From the first day of her pregnancy, the Colombian woman was fainting. Then she started to vomit constantly and had two blood clots. Her health wasn’t going well, nor was her baby’s, so she chose to get an abortion.
But the woman, an engineer from Bogota, had to wait almost six months as a team of doctors and psychologists at her public health care provider debated whether a risk to her health made her eligible for the procedure. At the time, the law in Colombia called on doctors to make a decision within five days of abortion requests.
“March went by, April and then May. The doctors had several meetings and nothing happened,” said the woman, who did not want to have her name used because she still hasn’t told her family about that abortion 11 years ago. She said that at one point in her pregnancy, she was losing the ability to walk and finally paid a doctor at a private clinic to carry out the abortion and certify that she was at risk.
Colombia’s Constitutional Court this week ruled that women can get abortions until the 24th week of their pregnancy without any permits from lawyers or doctors, removing almost insurmountable hurdles for getting the procedure legally.
Previously abortions were allowed in the South American country only if women had letters from doctors proving their health was in danger, if they could show their pregnancy was a consequence of rape or if doctors certified the fetus had no chance of surviving.
From 1998 through July 2019, 346 women were punished for abortions — 85 of them minors — according to Colombian prosecutors.
The court said the existing ban violated several rights — including to health, reproductive rights and liberty of conscience. It said the decision to give birth or not is “a very personal, individual and untransferable matter.”
With Monday’s ruling, Colombia joins several other Latin American countries in facilitating access to abortion in a region where some nations still ban the procedure altogether. Last year Argentina legalized abortion until the third month of pregnancy, while Mexico’s Supreme Court ruled that women cannot be prosecuted for ending their pregnancies.

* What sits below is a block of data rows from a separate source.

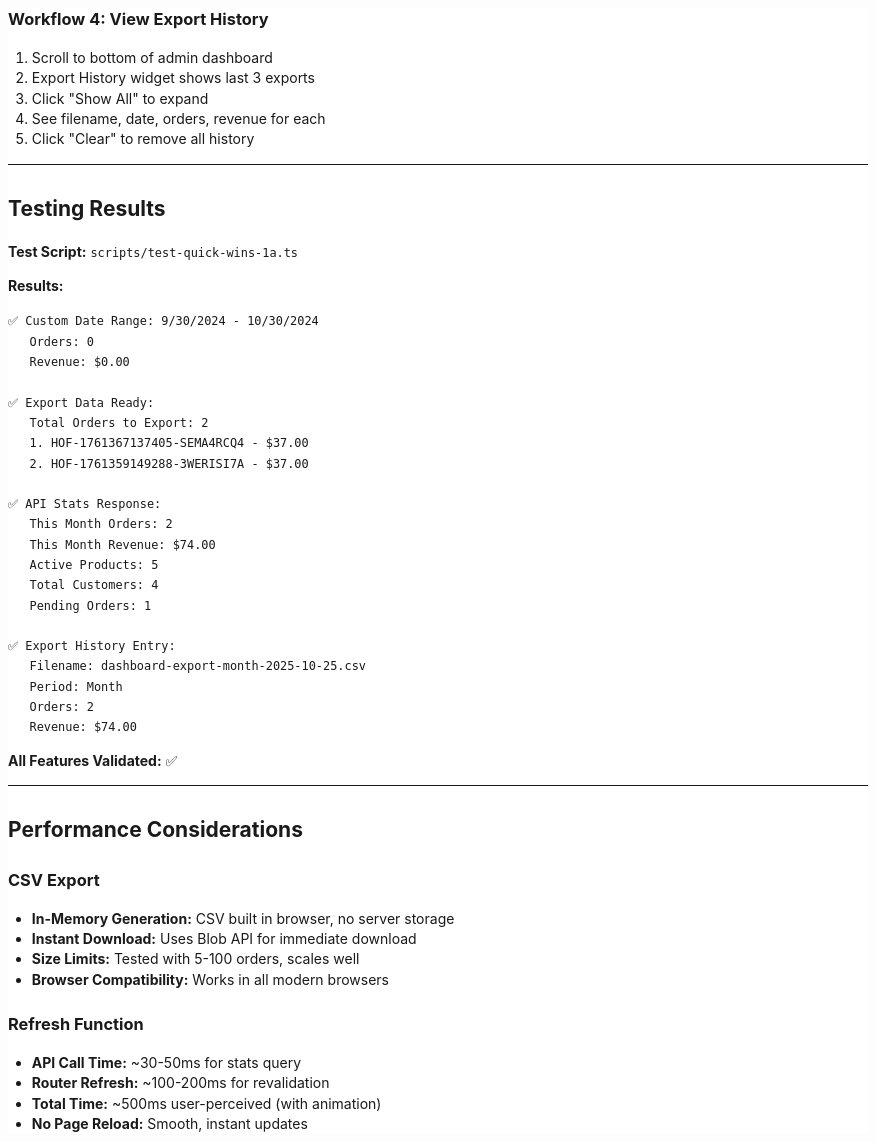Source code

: ### Workflow 4: View Export History
1. Scroll to bottom of admin dashboard
2. Export History widget shows last 3 exports
3. Click "Show All" to expand
4. See filename, date, orders, revenue for each
5. Click "Clear" to remove all history

---

## Testing Results

**Test Script:** `scripts/test-quick-wins-1a.ts`

**Results:**
```
✅ Custom Date Range: 9/30/2024 - 10/30/2024
   Orders: 0
   Revenue: $0.00

✅ Export Data Ready:
   Total Orders to Export: 2
   1. HOF-1761367137405-SEMA4RCQ4 - $37.00
   2. HOF-1761359149288-3WERISI7A - $37.00

✅ API Stats Response:
   This Month Orders: 2
   This Month Revenue: $74.00
   Active Products: 5
   Total Customers: 4
   Pending Orders: 1

✅ Export History Entry:
   Filename: dashboard-export-month-2025-10-25.csv
   Period: Month
   Orders: 2
   Revenue: $74.00
```

**All Features Validated:** ✅

---

## Performance Considerations

### CSV Export
- **In-Memory Generation:** CSV built in browser, no server storage
- **Instant Download:** Uses Blob API for immediate download
- **Size Limits:** Tested with 5-100 orders, scales well
- **Browser Compatibility:** Works in all modern browsers

### Refresh Function
- **API Call Time:** ~30-50ms for stats query
- **Router Refresh:** ~100-200ms for revalidation
- **Total Time:** ~500ms user-perceived (with animation)
- **No Page Reload:** Smooth, instant updates
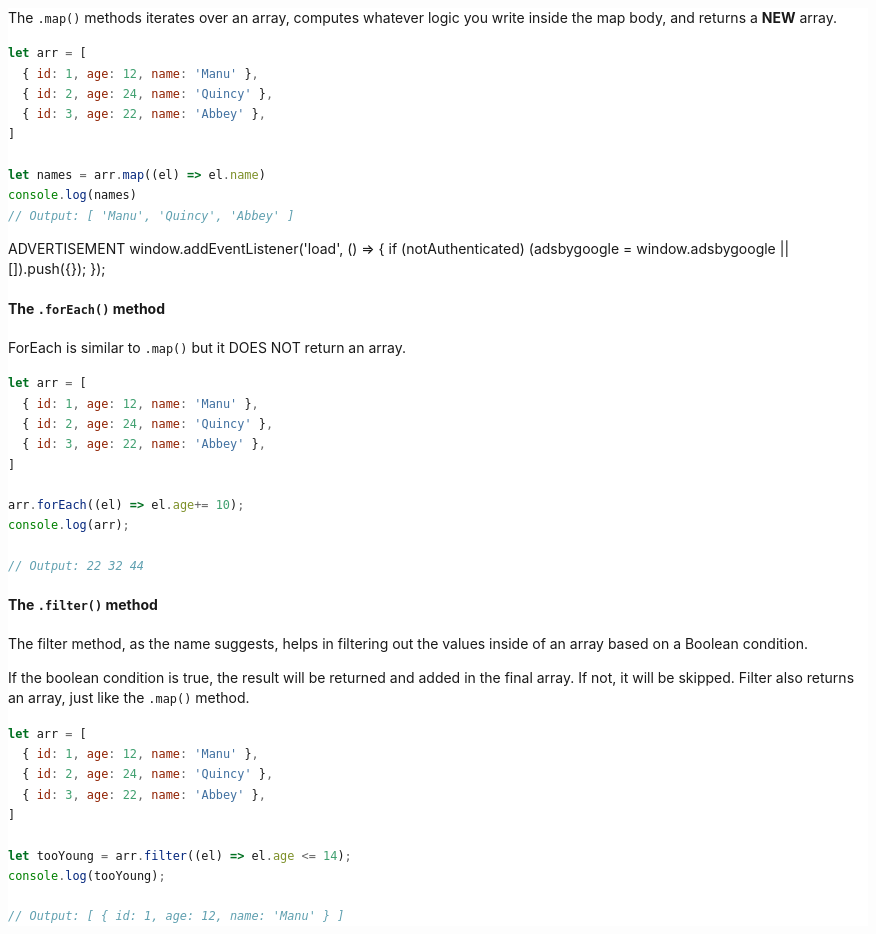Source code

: The `.map()` methods iterates over an array, computes whatever logic you write inside the map body, and returns a **NEW** array.

```javascript
let arr = [
  { id: 1, age: 12, name: 'Manu' },
  { id: 2, age: 24, name: 'Quincy' },
  { id: 3, age: 22, name: 'Abbey' },
]

let names = arr.map((el) => el.name)
console.log(names)
// Output: [ 'Manu', 'Quincy', 'Abbey' ]
```

ADVERTISEMENT window.addEventListener('load', () => { if (notAuthenticated) (adsbygoogle = window.adsbygoogle || \[\]).push({}); });

#### The `.forEach()` method

ForEach is similar to `.map()` but it DOES NOT return an array.

```javascript
let arr = [
  { id: 1, age: 12, name: 'Manu' },
  { id: 2, age: 24, name: 'Quincy' },
  { id: 3, age: 22, name: 'Abbey' },
]

arr.forEach((el) => el.age+= 10);
console.log(arr);

// Output: 22 32 44
```

#### The `.filter()` method

The filter method, as the name suggests, helps in filtering out the values inside of an array based on a Boolean condition.

If the boolean condition is true, the result will be returned and added in the final array. If not, it will be skipped. Filter also returns an array, just like the `.map()` method.

```javascript
let arr = [
  { id: 1, age: 12, name: 'Manu' },
  { id: 2, age: 24, name: 'Quincy' },
  { id: 3, age: 22, name: 'Abbey' },
]

let tooYoung = arr.filter((el) => el.age <= 14);
console.log(tooYoung);

// Output: [ { id: 1, age: 12, name: 'Manu' } ]
```
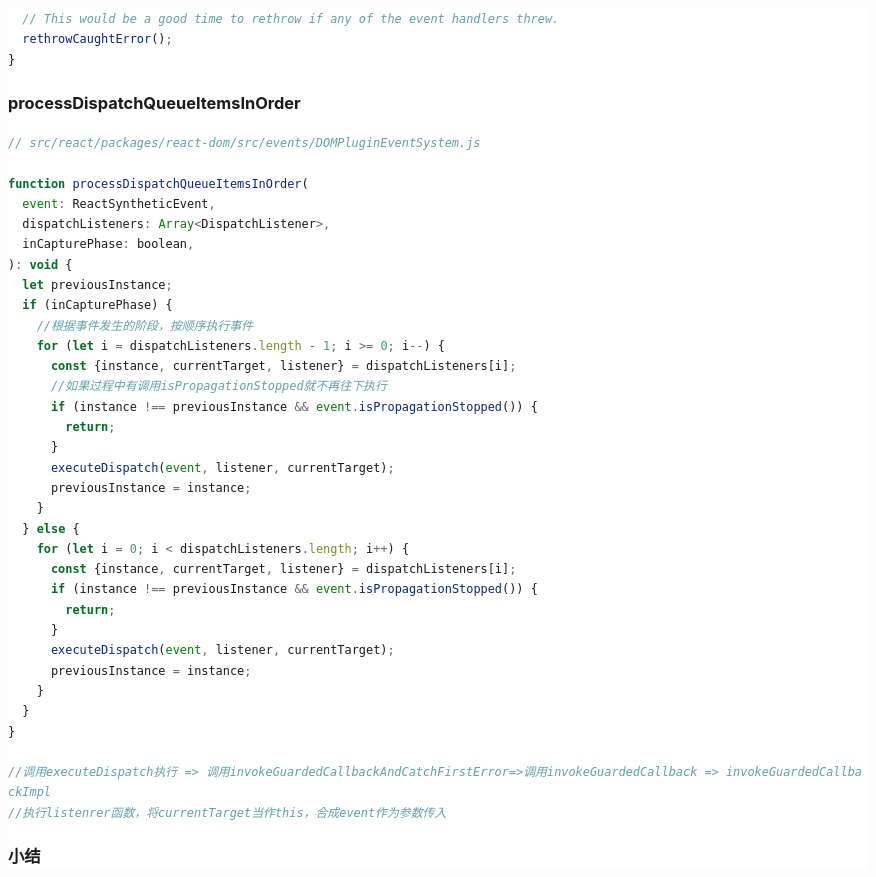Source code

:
 ```js
  // This would be a good time to rethrow if any of the event handlers threw.
  rethrowCaughtError();
}
```

### processDispatchQueueItemsInOrder
```js
// src/react/packages/react-dom/src/events/DOMPluginEventSystem.js
 
function processDispatchQueueItemsInOrder(
  event: ReactSyntheticEvent,
  dispatchListeners: Array<DispatchListener>,
  inCapturePhase: boolean,
): void {
  let previousInstance;
  if (inCapturePhase) {
    //根据事件发生的阶段，按顺序执行事件
    for (let i = dispatchListeners.length - 1; i >= 0; i--) {
      const {instance, currentTarget, listener} = dispatchListeners[i];
      //如果过程中有调用isPropagationStopped就不再往下执行
      if (instance !== previousInstance && event.isPropagationStopped()) {
        return;
      }
      executeDispatch(event, listener, currentTarget);
      previousInstance = instance;
    }
  } else {
    for (let i = 0; i < dispatchListeners.length; i++) {
      const {instance, currentTarget, listener} = dispatchListeners[i];
      if (instance !== previousInstance && event.isPropagationStopped()) {
        return;
      }
      executeDispatch(event, listener, currentTarget);
      previousInstance = instance;
    }
  }
}
  
//调用executeDispatch执行 => 调用invokeGuardedCallbackAndCatchFirstError=>调用invokeGuardedCallback => invokeGuardedCallbackImpl
//执行listenrer函数，将currentTarget当作this，合成event作为参数传入
```

### 小结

Under the new ruling in Colombia, abortions carried out after the 24th week can still be punished with up to three years in prison. Women’s rights groups say their next challenge will be to get abortion removed from the nation’s penal code.
“It’s hateful to tell women that ending their pregnancies will hurt them when there are so many other things that can cause damage if they are exposed to clandestine abortions or forced motherhood,” said Laura Gil, a gynecologist who has campaigned for the legalization of abortion.
The Bogotá woman who spoke about her difficult path to getting an abortion said she had grown up in a Catholic household where abortion was anathema. But she has changed her way of thinking: “This is not a sin,” she said.
Most Colombians identify as Roman Catholic and faith influences perceptions on the issue. Earlier this week, President Iván Duque spoke out against the abortion ruling on a popular radio program, saying it will “help abortion to become something common, almost like birth control.”
The Colombia Bishops Conference issued a statement expressing “profound pain” over the ruling.
“Church doctrine is very clear, life must be respected from the moment of conception until death occurs. Therefore there is no room to allow for abortion under any circumstances,” said Bishop Francisco Ceballos, the president of Colombia’s Episcopal Commission for the Promotion and Defense of Life.